Built in 1899 for Edward P Staples.
Design by John Calvin Stevens
The house is a roughly square mass of brick in the mode of the Deering house on West Street. It has a 3/4 width porch, a 3 sided bay on the second floor, and a semi-circular bay on the right in what might be called the Boston style
The circular bay is a bit too large and doesn’t resolve its relationship with the main body of the house well at all. The otherwise well proportioned hip roof is cut off or ‘clipped at the corner over the bay leaving an odd bit of roof there. It bumps into the front facade in an awkward way breaking the balance and putting the single window on the second floor in an uncomfortable position.
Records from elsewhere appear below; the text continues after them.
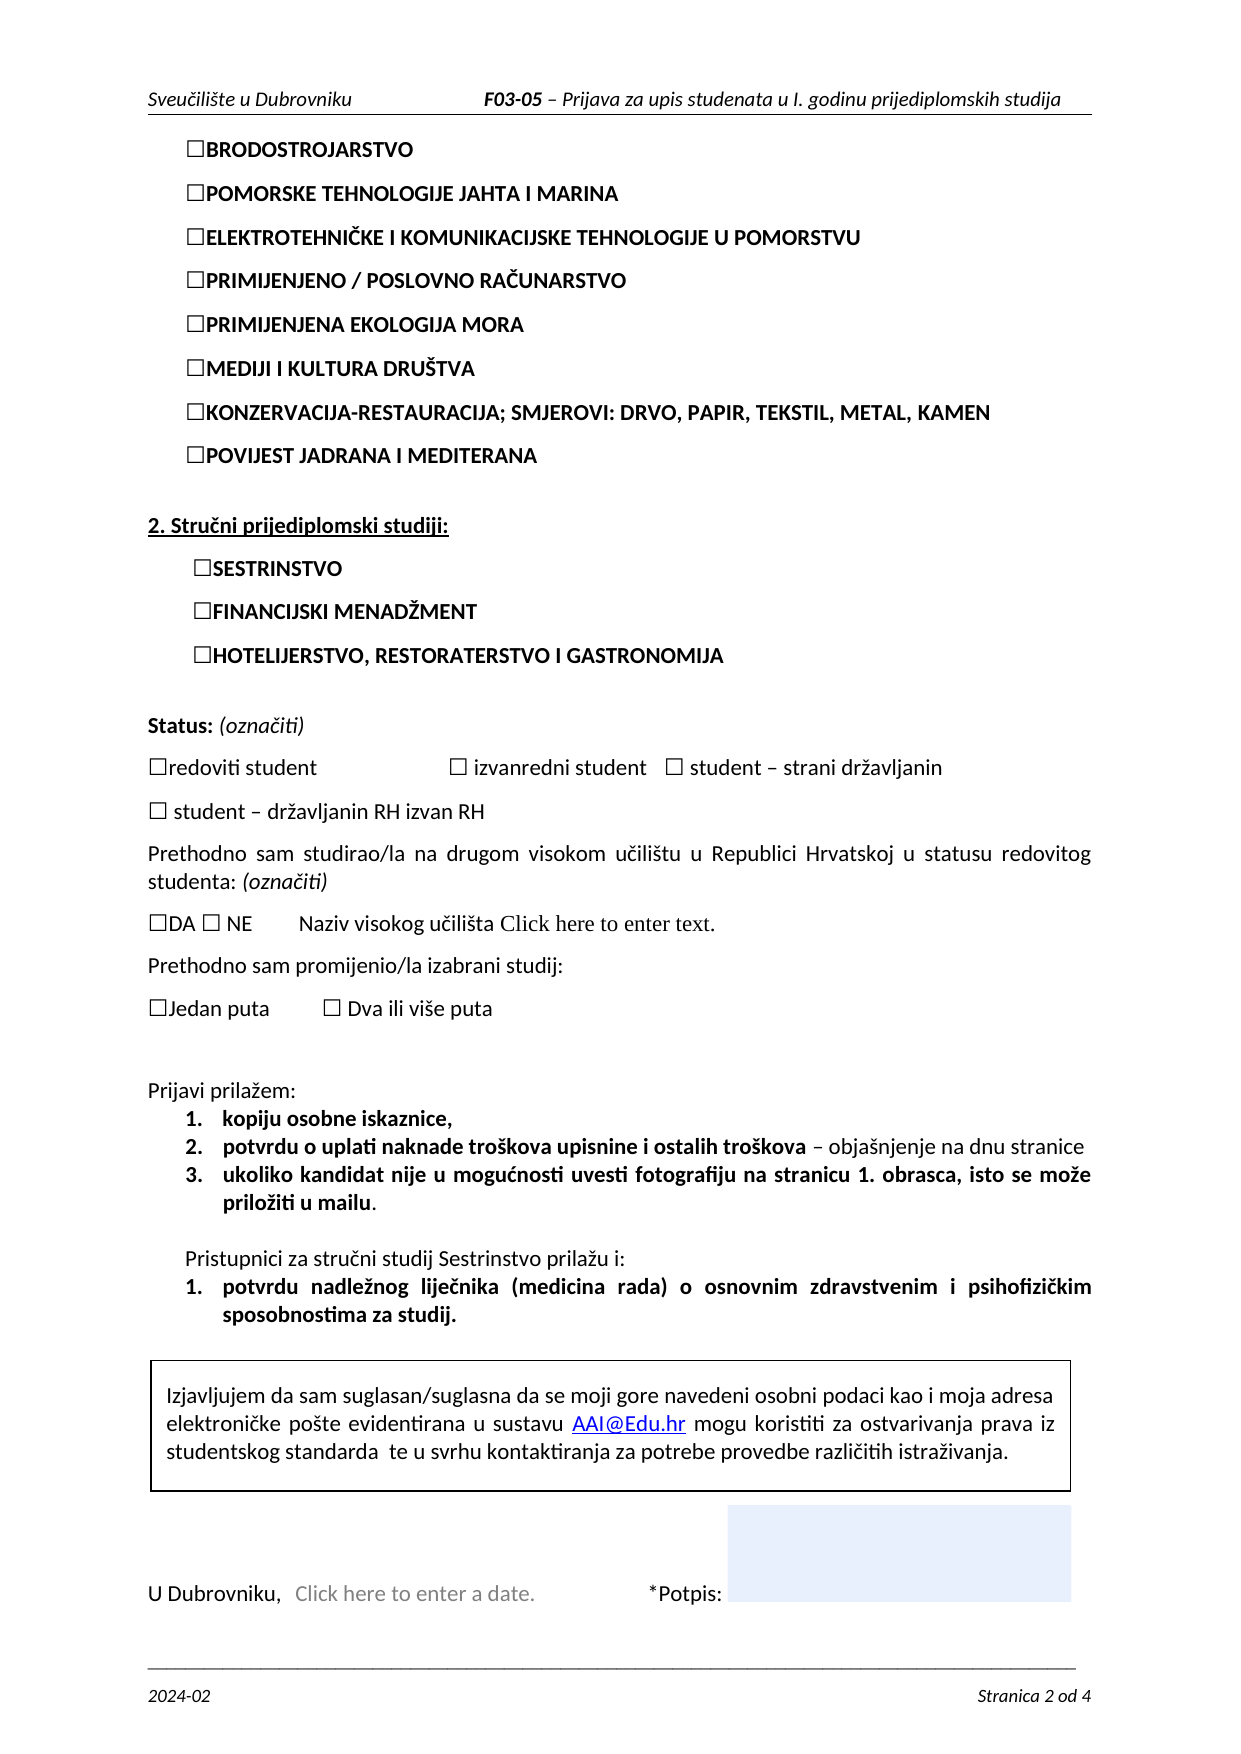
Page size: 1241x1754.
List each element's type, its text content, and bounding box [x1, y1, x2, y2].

text POMORSKE TEHNOLOGIJE JAHTA I MARINA [185, 177, 1092, 208]
text Pristupnici za stručni studij Sestrinstvo prilažu i: [185, 1244, 1092, 1272]
text Status: (označiti) [148, 711, 1092, 739]
text redoviti student izvanredni student student – strani državljanin [148, 751, 1092, 782]
text BRODOSTROJARSTVO [185, 133, 1092, 164]
text POVIJEST JADRANA I MEDITERANA [185, 439, 1092, 470]
list potvrdu o uplati naknade troškova upisnine i ostalih troškova – objašnjenje na dnu stranice [185, 1132, 1092, 1160]
text FINANCIJSKI MENADŽMENT [192, 595, 1092, 626]
text MEDIJI I KULTURA DRUŠTVA [185, 352, 1092, 383]
text HOTELIJERSTVO, RESTORATERSTVO I GASTRONOMIJA [192, 639, 1092, 670]
list kopiju osobne iskaznice, [185, 1104, 1092, 1132]
text ELEKTROTEHNIČKE I KOMUNIKACIJSKE TEHNOLOGIJE U POMORSTVU [185, 220, 1092, 252]
list ukoliko kandidat nije u mogućnosti uvesti fotografiju na stranicu 1. obrasca, isto se može priložiti u mailu. [185, 1160, 1092, 1216]
list potvrdu nadležnog liječnika (medicina rada) o osnovnim zdravstvenim i psihofizičkim sposobnostima za studij. [185, 1272, 1092, 1328]
text 2. Stručni prijediplomski studiji: [148, 511, 1092, 539]
text DA NE Naziv visokog učilišta [148, 907, 1092, 938]
text Prethodno sam studirao/la na drugom visokom učilištu u Republici Hrvatskoj u statusu redovitog studenta: (označiti) [148, 839, 1092, 895]
text U Dubrovniku, *Potpis: [148, 1506, 1092, 1608]
text student – državljanin RH izvan RH [148, 795, 1092, 826]
text Prethodno sam promijenio/la izabrani studij: [148, 951, 1092, 979]
text PRIMIJENJENA EKOLOGIJA MORA [185, 308, 1092, 339]
text Jedan puta Dva ili više puta [148, 992, 1092, 1023]
picture [727, 1505, 1072, 1602]
text PRIMIJENJENO / POSLOVNO RAČUNARSTVO [185, 264, 1092, 295]
text KONZERVACIJA-RESTAURACIJA; SMJEROVI: DRVO, PAPIR, TEKSTIL, METAL, KAMEN [185, 395, 1092, 427]
text SESTRINSTVO [192, 551, 1092, 583]
text Prijavi prilažem: [148, 1076, 1092, 1104]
Not connected to either bay or the decorative window next to it.
The arrangement of the windows in the bay are no help. The small single window on the second floor doesn’t seem to want to get along with the two below. I think the smaller, 3 sided, bay behind the front one is much more appropriate for the building.
The right wall of the house may be its best. The windows are grouped and placed by need but have an ordered feel. The 2 story window contains an interesting blend of function in the 2 lower windows and art in the composite panel and stained glass under a heavy arch above. It most likely marks the location of the main stairway.
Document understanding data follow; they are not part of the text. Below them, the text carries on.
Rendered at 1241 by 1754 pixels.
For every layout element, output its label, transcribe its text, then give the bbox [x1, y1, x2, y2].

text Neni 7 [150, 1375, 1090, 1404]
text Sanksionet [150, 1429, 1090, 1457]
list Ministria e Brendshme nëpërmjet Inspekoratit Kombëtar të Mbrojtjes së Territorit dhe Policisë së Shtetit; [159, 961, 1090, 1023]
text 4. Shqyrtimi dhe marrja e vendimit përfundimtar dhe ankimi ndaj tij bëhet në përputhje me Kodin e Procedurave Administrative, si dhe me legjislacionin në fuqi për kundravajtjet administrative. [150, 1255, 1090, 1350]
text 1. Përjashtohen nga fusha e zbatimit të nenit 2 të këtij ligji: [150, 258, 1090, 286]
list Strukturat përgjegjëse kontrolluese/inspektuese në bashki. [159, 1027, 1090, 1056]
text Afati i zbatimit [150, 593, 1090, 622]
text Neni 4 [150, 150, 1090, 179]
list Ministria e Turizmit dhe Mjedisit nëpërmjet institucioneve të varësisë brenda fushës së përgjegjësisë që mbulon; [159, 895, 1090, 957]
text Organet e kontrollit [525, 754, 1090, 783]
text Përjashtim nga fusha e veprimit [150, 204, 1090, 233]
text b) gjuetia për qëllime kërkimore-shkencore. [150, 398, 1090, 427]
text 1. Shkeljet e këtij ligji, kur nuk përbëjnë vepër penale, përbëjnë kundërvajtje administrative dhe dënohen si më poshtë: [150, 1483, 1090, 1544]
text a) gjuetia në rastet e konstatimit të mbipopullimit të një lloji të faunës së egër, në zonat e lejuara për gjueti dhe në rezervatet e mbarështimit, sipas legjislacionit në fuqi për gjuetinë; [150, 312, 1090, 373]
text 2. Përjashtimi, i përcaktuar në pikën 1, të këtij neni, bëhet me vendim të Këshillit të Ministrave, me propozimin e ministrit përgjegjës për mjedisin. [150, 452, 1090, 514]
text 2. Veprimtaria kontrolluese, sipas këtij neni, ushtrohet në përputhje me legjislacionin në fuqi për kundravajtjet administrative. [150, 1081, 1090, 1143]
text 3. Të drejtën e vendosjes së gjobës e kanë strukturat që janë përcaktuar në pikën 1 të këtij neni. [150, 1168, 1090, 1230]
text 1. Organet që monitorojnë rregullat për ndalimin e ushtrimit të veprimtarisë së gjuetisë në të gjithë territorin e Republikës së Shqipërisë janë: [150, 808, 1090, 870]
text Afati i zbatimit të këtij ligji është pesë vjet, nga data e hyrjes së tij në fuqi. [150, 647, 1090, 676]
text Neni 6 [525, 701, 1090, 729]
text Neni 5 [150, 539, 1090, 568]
One last item of note on this wall. The last two windows on the first floor are grouped under a low arch inset into the brickwork above. The arch springs from vertical points unlike the one over the two story window which has very prominent insteps. The arches also have different radii so the rear one is not really connected to the forward one. The lack of any instep at the spring points also shows the arch is not functional. I can only guess that maybe Steven’s or Staples wanted an expression of the space where these windows exist or, perhaps, express the form of the ceiling in the space. Certainly a bit of a mystery.
Edward Staples was a partner in Bolster, Snow, and Co. He and his wife, Mary, moved from Norway to Portland around 1875. Beckett lists Edward as a salesman with Locke, Twitchell & Co and living in Norway in 1873. Mary is shown on a deed from September of 1875 purchasing a property on Carleton Street. In that deed, she and Edward are listed as residents of Norway. That property was sold on October 6, 1898. This property is now a parking lot next to 20 Carleton Street. On October 17, 1898, Mary purchased the lot at 20 Thomas Street from the JB Brown Estate.
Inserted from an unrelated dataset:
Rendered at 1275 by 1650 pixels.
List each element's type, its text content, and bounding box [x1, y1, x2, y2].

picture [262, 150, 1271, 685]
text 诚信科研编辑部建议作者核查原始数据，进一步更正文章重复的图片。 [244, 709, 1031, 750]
Mary is shown the owner in 1924. Edward died in November of 1924 and Mary in November of 1925. They were buried at Evergreen Cemetery. The home was sold to Edgar Curtis in March of 1926. Over the next 4 decades, the property would change hands several times, finally ending up being sold to the Roman Catholic Bishop of Portland in 1969. The church retained ownership of the home under the Sisters of Our Lady of the Holy Rosary until 2010 when they sold it to the current owners. It would seem then, the fire escape was installed when the ‘Sisters used the property as a group home.